THE TASK
The answer must consist solely of the lines from the one containing "- 用户活动检测触发过于频繁（每30秒）" to the end of the entries below, repeated exactly.

*** INFORMATION SUPPLIED ***

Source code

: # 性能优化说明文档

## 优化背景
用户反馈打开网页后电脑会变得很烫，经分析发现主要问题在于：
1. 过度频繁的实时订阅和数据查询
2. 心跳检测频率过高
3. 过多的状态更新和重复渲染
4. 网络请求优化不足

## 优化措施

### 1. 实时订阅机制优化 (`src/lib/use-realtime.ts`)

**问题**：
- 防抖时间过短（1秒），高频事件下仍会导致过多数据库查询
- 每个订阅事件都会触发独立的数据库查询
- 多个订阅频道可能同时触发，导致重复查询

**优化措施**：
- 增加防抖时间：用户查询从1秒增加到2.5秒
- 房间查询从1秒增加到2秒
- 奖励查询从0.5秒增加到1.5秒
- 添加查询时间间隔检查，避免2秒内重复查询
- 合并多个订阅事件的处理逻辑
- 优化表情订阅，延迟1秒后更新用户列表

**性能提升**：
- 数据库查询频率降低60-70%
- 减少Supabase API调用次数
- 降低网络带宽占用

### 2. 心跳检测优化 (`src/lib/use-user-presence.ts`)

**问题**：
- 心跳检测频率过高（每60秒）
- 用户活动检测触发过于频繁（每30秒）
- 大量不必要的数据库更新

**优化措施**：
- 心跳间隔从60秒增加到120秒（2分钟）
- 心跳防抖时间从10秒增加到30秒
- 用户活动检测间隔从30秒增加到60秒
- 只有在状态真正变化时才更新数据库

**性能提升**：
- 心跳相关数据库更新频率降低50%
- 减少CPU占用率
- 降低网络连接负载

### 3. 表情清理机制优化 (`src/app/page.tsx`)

***

ANSWER SPACE
- 用户活动检测触发过于频繁（每30秒）
- 大量不必要的数据库更新

**优化措施**：
- 心跳间隔从60秒增加到120秒（2分钟）
- 心跳防抖时间从10秒增加到30秒
- 用户活动检测间隔从30秒增加到60秒
- 只有在状态真正变化时才更新数据库

**性能提升**：
- 心跳相关数据库更新频率降低50%
- 减少CPU占用率
- 降低网络连接负载

### 3. 表情清理机制优化 (`src/app/page.tsx`)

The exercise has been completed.